◆ What is needed
Find every line of the records that has "labels" and return it.

◆ Given information
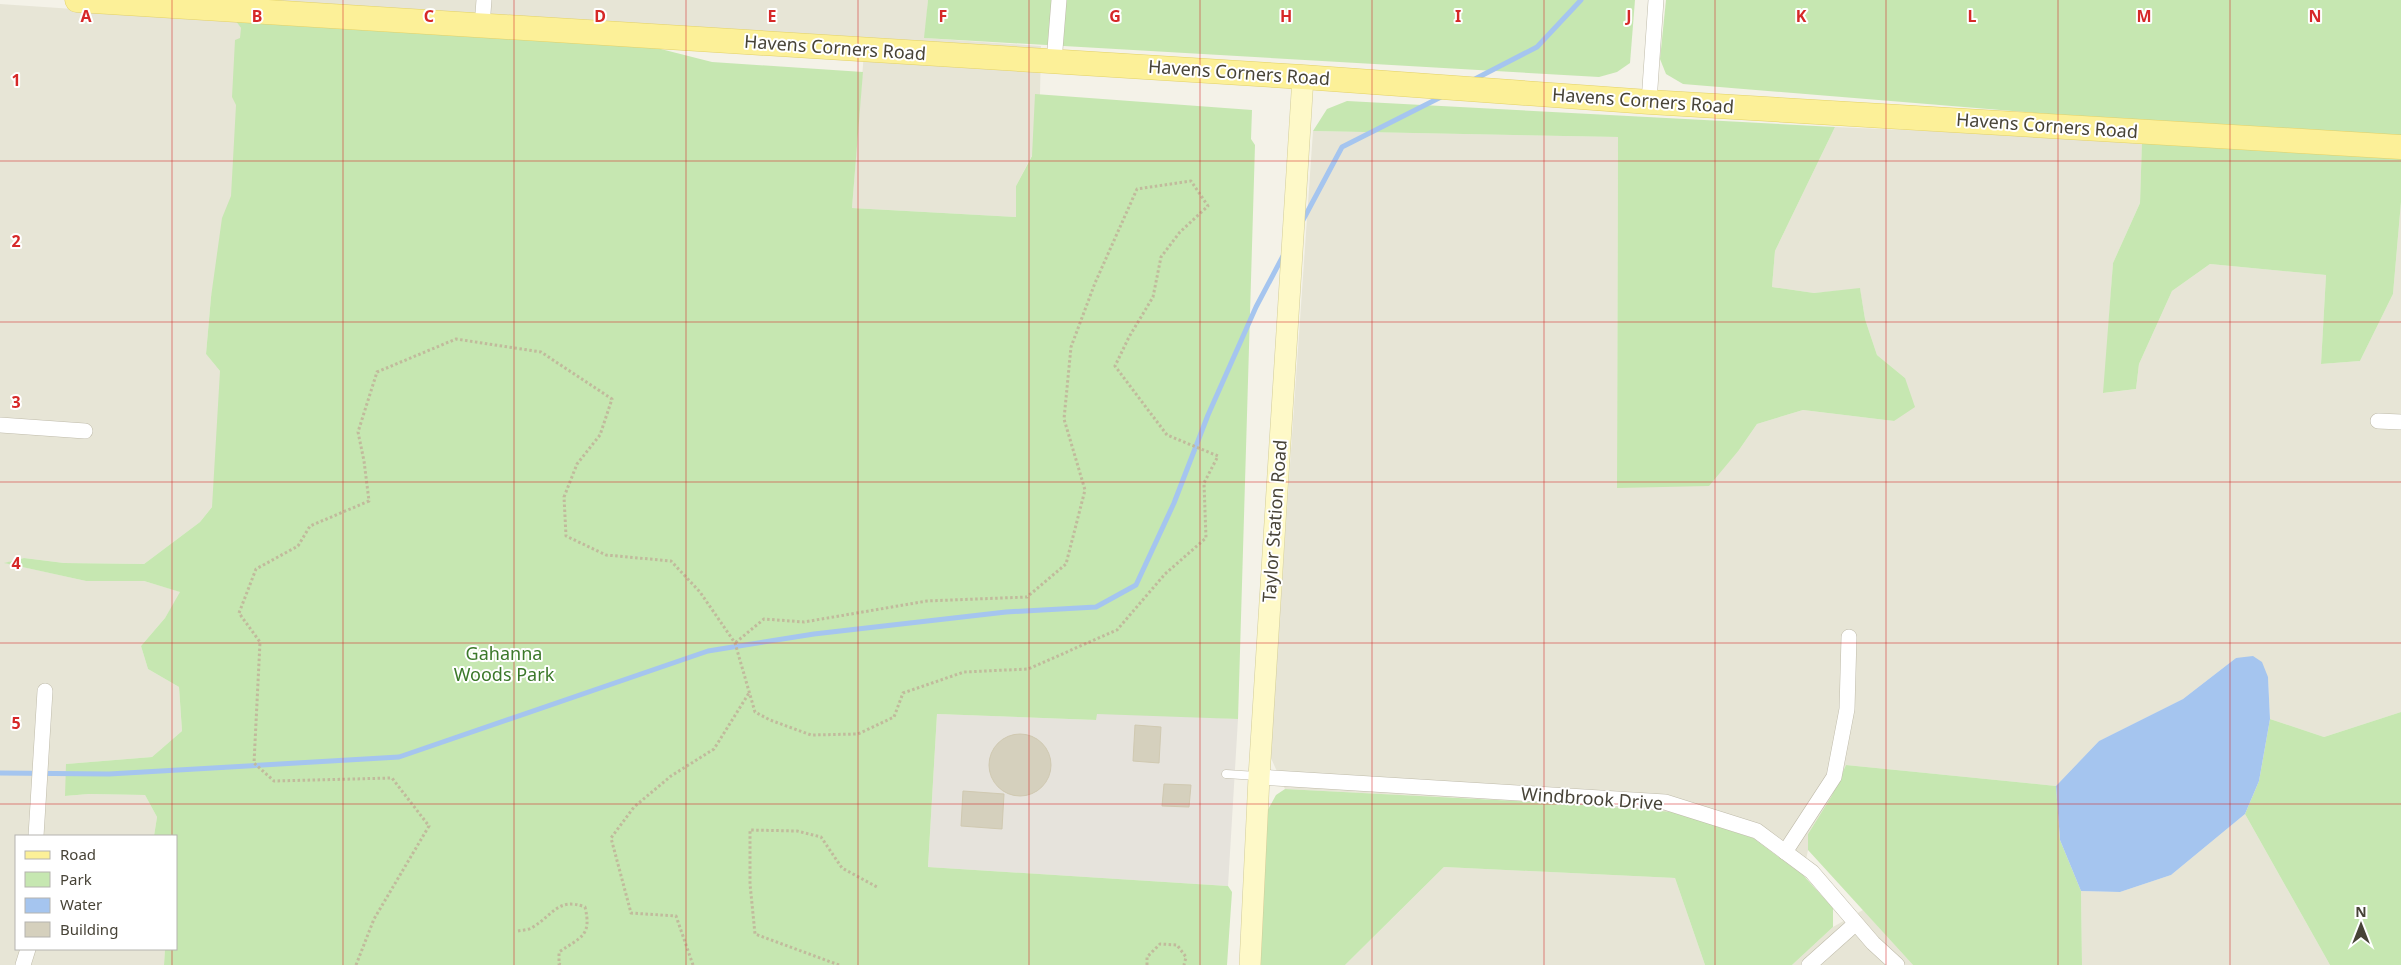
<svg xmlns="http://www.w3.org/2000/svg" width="2401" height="965" font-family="'Noto Sans',sans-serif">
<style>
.residential{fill:#e7e5d6}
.industrial{fill:#e6e3dc}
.green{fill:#c6e7b1}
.water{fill:#a5c5ef}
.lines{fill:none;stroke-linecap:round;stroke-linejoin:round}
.stream{stroke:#a5c5ef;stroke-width:5}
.building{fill:#d5d0bd;stroke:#d0c9b1}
.lane-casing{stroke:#bfbbaa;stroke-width:9}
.street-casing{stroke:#bfbbaa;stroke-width:16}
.secondary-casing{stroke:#d3cd99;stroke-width:22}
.primary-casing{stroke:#e2d168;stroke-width:25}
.path{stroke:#c1ba9c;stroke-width:3;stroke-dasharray:2.5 2.5;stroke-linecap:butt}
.lane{stroke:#fff;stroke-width:8}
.street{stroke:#fff;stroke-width:15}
.secondary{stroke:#fef9c8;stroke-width:21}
.primary{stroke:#fcf098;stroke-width:24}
.grid{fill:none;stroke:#d62828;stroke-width:1;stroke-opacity:0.55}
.labels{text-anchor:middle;stroke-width:4;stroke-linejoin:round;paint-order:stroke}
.street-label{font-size:18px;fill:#474337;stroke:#fff}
.park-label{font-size:18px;fill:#3b782a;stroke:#fff}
.grid-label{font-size:16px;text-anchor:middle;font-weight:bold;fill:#d62828;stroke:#fff;stroke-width:4;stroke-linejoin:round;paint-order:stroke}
</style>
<rect width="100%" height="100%" fill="#f4f2e8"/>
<g class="residential">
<path d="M 273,0 L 928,0 L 925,38 L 1041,46 L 1039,142 L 1016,186 L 1016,217 L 852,208 L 865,39 L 273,3 Z"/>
<path d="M 0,4 L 235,20 L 248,37 L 254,139 L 211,297 L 206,354 L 234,388 L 219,498 L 200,522 L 144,564 L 64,563 L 24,558 L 5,563 L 86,581 L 144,581 L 181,592 L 165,618 L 141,646 L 148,669 L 179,687 L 182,731 L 152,757 L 66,764 L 66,796 L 89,794 L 145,795 L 157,817 L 154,836 L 16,836 L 16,949 L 165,949 L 164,965 L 0,965 Z"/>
<path d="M 1835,127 L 2142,140 L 2140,203 L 2113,263 L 2104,393 L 2136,389 L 2139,364 L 2172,291 L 2210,264 L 2326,275 L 2321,364 L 2360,361 L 2393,294 L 2401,202 L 2401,712 L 2324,737 L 2270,719 L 2268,677 L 2236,658 L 2183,699 L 2099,741 L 2056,786 L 1846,765 L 1831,797 L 1808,834 L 1808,850 L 1803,875 L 1753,838 L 1573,804 L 1285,789 L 1270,756 L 1313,131 L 1618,137 L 1617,488 L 1739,450 L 1757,424 L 1803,410 L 1894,421 L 1905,378 L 1877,355 L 1865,319 L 1860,289 L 1814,293 L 1772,287 L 1775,251 Z"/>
<path d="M 2245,814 L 2330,965 L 2082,965 L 2081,891 L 2120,892 L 2171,875 Z"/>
<path d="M 1444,867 L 1675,878 L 1705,965 L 1345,965 Z"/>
<path d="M 1863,910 L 1913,965 L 1792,965 L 1833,927 Z"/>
</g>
<path class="industrial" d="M 1096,711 L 1238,719 L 1228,886 L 928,867 L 937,714 L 1095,720 Z"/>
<g class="green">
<path d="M 928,0 L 1635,0 L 1630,63 L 1617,72 L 1599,77 L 924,38 Z"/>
<path d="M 1666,0 L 2401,0 L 2401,136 L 2048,114 L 1683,84 L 1666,74 L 1660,59 Z"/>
<path d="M 235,20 L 641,44 L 712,62 L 863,72 L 852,208 L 1016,217 L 1016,186 L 1032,156 L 1035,94 L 1252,110 L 1251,139 L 1255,145 L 1238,719 L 1097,714 L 1096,720 L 937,714 L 928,867 L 1228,886 L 1232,892 L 1227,965 L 164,965 L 165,949 L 176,949 L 176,836 L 154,836 L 157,817 L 145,795 L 89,794 L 65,796 L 66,764 L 152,757 L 182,731 L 179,687 L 148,669 L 141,646 L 165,618 L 180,592 L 144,581 L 86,581 L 4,563 L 24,558 L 64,563 L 144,564 L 200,522 L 212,507 L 220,371 L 206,354 L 211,297 L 222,218 L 231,196 L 236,105 L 232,97 L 235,40 L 240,38 L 241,28 Z"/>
<path d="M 1347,101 L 1835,127 L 1775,251 L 1772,287 L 1814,293 L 1860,288 L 1865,319 L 1877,355 L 1905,378 L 1915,407 L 1894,421 L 1803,410 L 1757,424 L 1739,450 L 1709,486 L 1617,488 L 1618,137 L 1313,131 L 1327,109 Z"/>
<path d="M 2142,140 L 2401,155 L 2401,202 L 2393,294 L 2360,361 L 2321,364 L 2326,275 L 2210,264 L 2172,291 L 2139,364 L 2136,389 L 2103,393 L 2113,263 L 2140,203 Z"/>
<path d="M 2401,712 L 2401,965 L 2330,965 L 2245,814 L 2259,781 L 2270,719 L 2324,737 Z"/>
<path d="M 1846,765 L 2056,786 L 2060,840 L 2081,891 L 2082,965 L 1913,965 L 1808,850 L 1808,834 L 1831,797 Z"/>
<path d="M 1285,789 L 1573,804 L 1672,812 L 1753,838 L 1803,875 L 1833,908 L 1833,927 L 1792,965 L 1705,965 L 1675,878 L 1444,867 L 1345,965 L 1257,965 L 1265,815 L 1276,795 Z"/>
</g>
<path class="water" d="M 2253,656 L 2262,662 L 2268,677 L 2270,719 L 2259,781 L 2245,814 L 2171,875 L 2120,892 L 2081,891 L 2060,840 L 2056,786 L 2099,741 L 2183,699 L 2236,658 Z"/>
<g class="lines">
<g class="stream">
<path d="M 1473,80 L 1537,47 L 1581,0"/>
<path d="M 1303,220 L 1342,147 L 1443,96"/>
<path d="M 0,773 L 109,774 L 399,757 L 708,651 L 814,634 L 1006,612 L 1096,607 L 1136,585 L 1174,503 L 1208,415 L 1256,307 L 1283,256"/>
</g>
</g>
<g class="building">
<path d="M 1135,725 L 1161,727 L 1159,763 L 1133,761 Z"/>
<circle cx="1020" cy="765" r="31"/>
<path d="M 1164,784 L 1191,785 L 1189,807 L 1162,806 Z"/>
<path d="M 963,791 L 1004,794 L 1002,829 L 961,826 Z"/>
</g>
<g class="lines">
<g class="lane-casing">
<path id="lane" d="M 1226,774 L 1257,776"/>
</g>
<g class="street-casing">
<g id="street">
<path d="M 482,26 L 484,0"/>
<path d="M 1054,62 L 1059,0"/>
<path d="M 1649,102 L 1656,0"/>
<path d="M 2378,421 L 2401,422"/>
<path d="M 0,425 L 85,431"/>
<path d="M 1259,777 L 1665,802 L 1757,831 L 1812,872 L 1873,943 L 1897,965"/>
<path d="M 36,836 L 45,691"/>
<path d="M 1785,852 L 1834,777 L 1847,709 L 1849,637"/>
<path d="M 23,965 L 28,949"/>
<path d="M 1809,965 L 1855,924"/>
</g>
</g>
<g class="secondary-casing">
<path id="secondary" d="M 1250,965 L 1259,777 L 1303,77"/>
</g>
<g class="primary-casing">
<path id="primary" d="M 77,0 L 1303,77 L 1649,102 L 2401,147"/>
</g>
<g class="path">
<path d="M 518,931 C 523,930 529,930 533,927 C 553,915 558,897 585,907 C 592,936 581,937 559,952 L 559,964 L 562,965"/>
<path d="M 356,965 L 374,919 L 429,826 L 392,778 L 274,781 L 254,763 L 260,642 L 239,613 L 256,569 L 298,546 L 310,526 L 369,501 L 364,461 L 358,432 L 377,372 L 456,339 L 541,352 L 612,399 L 600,435 L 577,464 L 564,497 L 566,536 L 606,555 L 671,561 L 700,592 L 735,643 L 755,712 L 770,720 L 811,735 L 858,734 L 894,717 L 903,693 L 964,672 L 1028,669 L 1117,630 L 1165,574 L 1206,538 L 1204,483 L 1218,456 L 1167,435 L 1115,366 L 1129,337 L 1153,297 L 1161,257 L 1180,232 L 1208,206 L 1191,181 L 1137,189 L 1095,283 L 1071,347 L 1064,419 L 1085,490 L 1066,564 L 1027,597 L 927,601 L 804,622 L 764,619 L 735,643"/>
<path d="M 693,965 L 676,916 L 631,913 L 611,838 L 634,807 L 671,776 L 714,749 L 749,693"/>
<path d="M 839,965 L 755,934 L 750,884 L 750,830 L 797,831 L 821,837 L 842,868 L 877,887"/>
<path d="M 1147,965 L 1147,957 L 1160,944 L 1177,945 L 1186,957 L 1184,965"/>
</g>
<use href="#lane" class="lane"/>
<use href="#street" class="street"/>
<use href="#secondary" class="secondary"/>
<use href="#primary" class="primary"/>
</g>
<path class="grid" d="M 172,0 L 172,836M 343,0 L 343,965M 514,0 L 514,965M 686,0 L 686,965M 858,0 L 858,965M 1029,0 L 1029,965M 1200,0 L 1200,965M 1372,0 L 1372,965M 1544,0 L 1544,965M 1715,0 L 1715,965M 1886,0 L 1886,965M 2058,0 L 2058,965M 2230,0 L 2230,965M 0,161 L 2401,161M 0,322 L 2401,322M 0,482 L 2401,482M 0,643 L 2401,643M 0,804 L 2401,804M 172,949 L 172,965"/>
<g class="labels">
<g class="street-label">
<text transform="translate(835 48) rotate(4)" y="6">Havens Corners Road</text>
<text transform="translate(1239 73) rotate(4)" y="6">Havens Corners Road</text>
<text transform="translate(1643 101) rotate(4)" y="6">Havens Corners Road</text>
<text transform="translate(2047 126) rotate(4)" y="6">Havens Corners Road</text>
<text transform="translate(1275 521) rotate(-86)" y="6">Taylor Station Road</text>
<text transform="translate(1592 799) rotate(4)" y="6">Windbrook Drive</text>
</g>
<g class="park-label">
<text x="504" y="660">Gahanna<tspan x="504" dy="21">Woods Park</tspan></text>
</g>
</g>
<g class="grid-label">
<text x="86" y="22">A</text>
<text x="257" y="22">B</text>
<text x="429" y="22">C</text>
<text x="600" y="22">D</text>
<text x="772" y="22">E</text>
<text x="943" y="22">F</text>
<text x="1115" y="22">G</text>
<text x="1286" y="22">H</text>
<text x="1458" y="22">I</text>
<text x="1629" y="22">J</text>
<text x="1801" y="22">K</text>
<text x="1972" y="22">L</text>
<text x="2144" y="22">M</text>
<text x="2315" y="22">N</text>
<text x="16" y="86">1</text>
<text x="16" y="247">2</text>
<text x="16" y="408">3</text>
<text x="16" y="569">4</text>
<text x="16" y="729">5</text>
</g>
<rect x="15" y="835" width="162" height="115" fill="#ffffff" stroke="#b5b4af"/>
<rect x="25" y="851" width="25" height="8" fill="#fcf098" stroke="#b5b4af"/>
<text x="60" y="860" font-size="15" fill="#474337">Road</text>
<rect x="25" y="872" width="25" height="15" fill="#c6e7b1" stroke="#b5b4af"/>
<text x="60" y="885" font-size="15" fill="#474337">Park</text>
<rect x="25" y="898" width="25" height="15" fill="#a5c5ef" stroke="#b5b4af"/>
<text x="60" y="910" font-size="15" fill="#474337">Water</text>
<rect x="25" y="922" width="25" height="15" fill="#d5d0bd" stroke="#b5b4af"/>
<text x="60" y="935" font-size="15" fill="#474337">Building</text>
<g transform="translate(2361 925)" stroke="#ffffff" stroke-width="4" paint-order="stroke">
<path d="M0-4L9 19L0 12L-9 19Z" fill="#474337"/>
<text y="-8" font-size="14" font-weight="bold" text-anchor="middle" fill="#474337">N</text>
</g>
</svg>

◆ Answer
.labels{text-anchor:middle;stroke-width:4;stroke-linejoin:round;paint-order:stroke}
<g class="labels">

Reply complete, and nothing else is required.